- [Datenteil]
◇ ◇ ◇ ◇

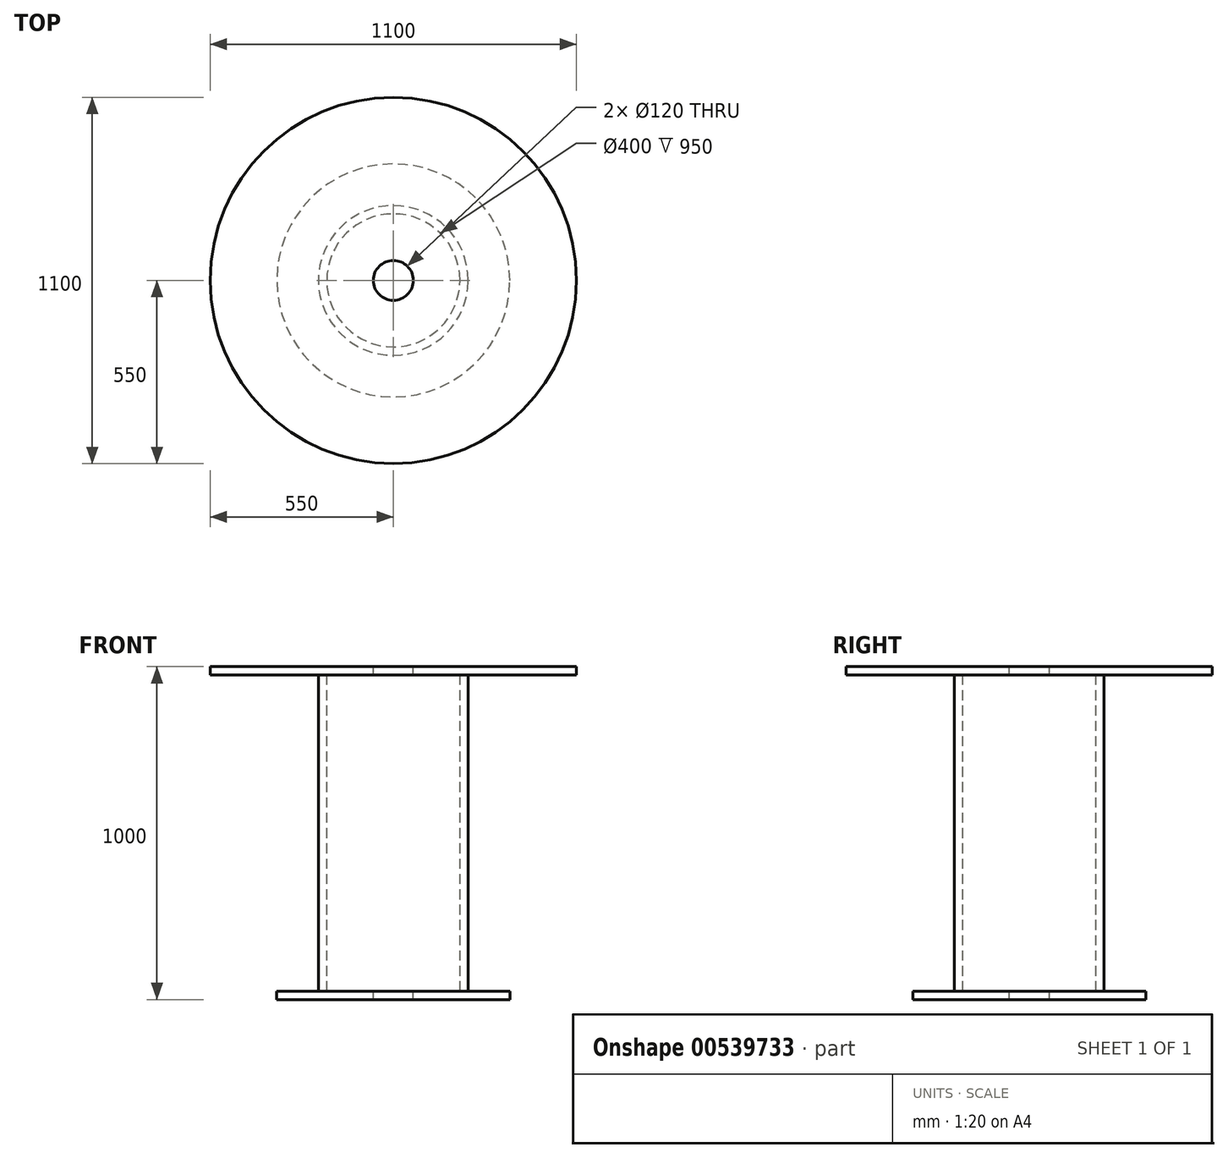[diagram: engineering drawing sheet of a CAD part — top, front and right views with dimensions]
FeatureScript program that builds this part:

◇ ◇ ◇ ◇

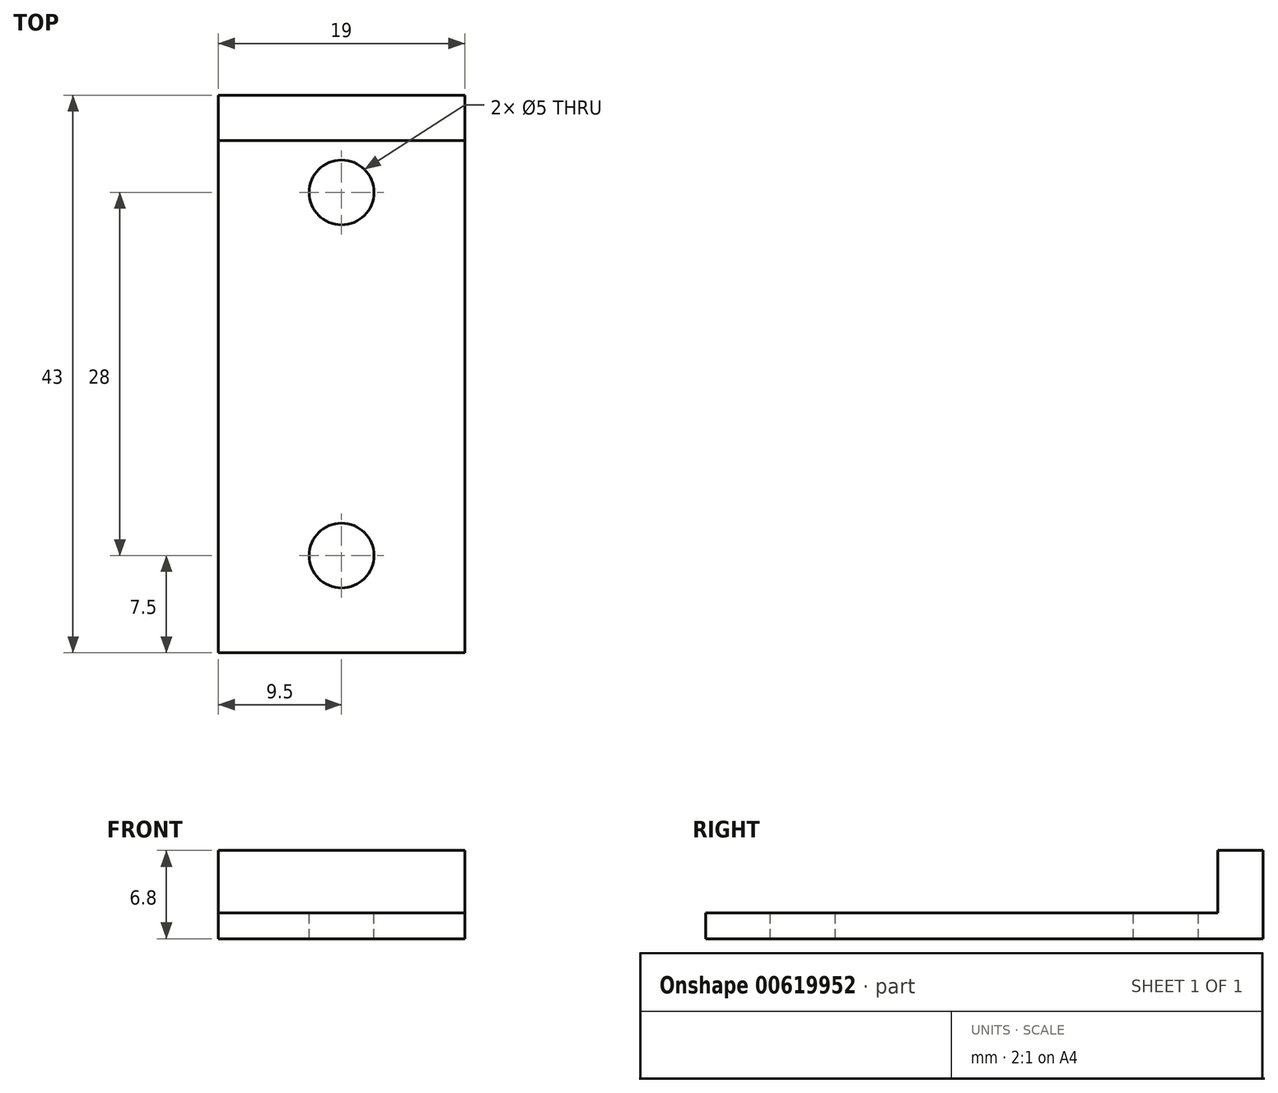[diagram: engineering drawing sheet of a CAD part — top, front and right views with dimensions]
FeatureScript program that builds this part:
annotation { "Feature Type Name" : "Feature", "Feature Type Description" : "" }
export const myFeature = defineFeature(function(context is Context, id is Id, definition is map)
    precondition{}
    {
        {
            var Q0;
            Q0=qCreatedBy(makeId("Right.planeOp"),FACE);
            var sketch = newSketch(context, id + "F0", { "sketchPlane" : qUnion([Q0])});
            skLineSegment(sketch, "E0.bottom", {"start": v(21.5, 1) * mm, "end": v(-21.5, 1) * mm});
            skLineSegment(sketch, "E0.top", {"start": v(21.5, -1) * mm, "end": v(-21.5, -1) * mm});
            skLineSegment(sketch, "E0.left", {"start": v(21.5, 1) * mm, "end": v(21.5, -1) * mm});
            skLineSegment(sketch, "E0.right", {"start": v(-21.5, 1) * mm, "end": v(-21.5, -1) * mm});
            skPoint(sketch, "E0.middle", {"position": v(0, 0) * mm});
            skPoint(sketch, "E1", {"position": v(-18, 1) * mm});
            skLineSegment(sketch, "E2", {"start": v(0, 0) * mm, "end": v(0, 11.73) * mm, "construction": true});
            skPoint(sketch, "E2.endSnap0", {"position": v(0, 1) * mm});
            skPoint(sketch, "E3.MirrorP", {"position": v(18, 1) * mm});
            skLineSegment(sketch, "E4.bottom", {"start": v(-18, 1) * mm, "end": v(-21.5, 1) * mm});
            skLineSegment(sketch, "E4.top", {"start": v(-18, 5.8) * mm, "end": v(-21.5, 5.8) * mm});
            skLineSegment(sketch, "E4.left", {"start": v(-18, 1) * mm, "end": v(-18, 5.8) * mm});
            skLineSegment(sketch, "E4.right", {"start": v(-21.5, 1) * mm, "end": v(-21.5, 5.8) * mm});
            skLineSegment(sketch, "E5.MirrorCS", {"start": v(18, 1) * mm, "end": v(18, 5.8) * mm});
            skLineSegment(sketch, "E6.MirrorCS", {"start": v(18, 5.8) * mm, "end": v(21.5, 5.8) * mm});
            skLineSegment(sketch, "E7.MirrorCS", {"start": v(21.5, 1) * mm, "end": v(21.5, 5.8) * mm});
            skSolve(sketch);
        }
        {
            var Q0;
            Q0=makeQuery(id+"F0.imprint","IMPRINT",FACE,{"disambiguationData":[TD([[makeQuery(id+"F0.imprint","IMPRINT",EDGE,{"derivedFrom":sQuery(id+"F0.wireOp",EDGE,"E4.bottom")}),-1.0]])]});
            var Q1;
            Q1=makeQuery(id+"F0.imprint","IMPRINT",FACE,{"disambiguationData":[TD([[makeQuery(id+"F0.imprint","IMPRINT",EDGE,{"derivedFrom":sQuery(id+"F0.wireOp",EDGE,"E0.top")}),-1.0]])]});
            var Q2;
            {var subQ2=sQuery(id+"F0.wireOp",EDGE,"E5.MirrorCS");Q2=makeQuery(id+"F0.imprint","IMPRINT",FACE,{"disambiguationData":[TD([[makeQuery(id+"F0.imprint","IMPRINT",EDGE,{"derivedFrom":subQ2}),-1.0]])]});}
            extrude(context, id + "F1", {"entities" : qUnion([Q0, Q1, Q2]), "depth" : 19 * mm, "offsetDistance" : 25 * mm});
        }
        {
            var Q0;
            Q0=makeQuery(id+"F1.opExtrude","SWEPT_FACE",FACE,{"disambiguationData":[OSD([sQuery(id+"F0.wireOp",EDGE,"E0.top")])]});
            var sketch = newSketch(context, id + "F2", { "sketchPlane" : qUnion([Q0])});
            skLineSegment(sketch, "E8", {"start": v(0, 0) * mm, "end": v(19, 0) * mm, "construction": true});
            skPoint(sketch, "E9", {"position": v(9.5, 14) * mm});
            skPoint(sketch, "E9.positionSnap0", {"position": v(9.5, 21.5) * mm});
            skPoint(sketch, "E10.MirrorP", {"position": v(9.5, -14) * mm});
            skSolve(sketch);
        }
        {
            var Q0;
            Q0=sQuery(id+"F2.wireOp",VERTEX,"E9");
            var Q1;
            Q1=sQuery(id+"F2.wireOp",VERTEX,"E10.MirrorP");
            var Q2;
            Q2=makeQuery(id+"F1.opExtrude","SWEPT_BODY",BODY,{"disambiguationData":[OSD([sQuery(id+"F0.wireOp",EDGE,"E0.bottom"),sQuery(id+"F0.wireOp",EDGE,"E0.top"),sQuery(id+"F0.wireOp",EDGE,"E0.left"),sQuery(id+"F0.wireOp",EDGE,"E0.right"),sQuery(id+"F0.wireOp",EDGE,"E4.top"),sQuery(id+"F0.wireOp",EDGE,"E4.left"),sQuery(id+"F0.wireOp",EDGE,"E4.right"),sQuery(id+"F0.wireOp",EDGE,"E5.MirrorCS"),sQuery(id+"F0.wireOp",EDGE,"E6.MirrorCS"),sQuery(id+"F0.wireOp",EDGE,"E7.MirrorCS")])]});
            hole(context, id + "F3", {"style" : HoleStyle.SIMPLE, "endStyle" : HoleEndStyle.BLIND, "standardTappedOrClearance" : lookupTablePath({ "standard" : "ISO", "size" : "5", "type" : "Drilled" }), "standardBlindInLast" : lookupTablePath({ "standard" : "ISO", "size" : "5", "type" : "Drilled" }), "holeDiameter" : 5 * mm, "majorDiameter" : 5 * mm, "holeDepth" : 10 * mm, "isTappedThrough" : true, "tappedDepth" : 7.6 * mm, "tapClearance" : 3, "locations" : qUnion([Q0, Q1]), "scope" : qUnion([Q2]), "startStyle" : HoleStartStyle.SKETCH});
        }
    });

◇ ◇ ◇ ◇

- [Aufgabenstellung] Zählen Sie die Zeilen des Materials, in denen die Zeichenfolge "VERTEX" vorkommt. Geben Sie nur die Anzahl an.

- [Lösung der Aufgabe] 2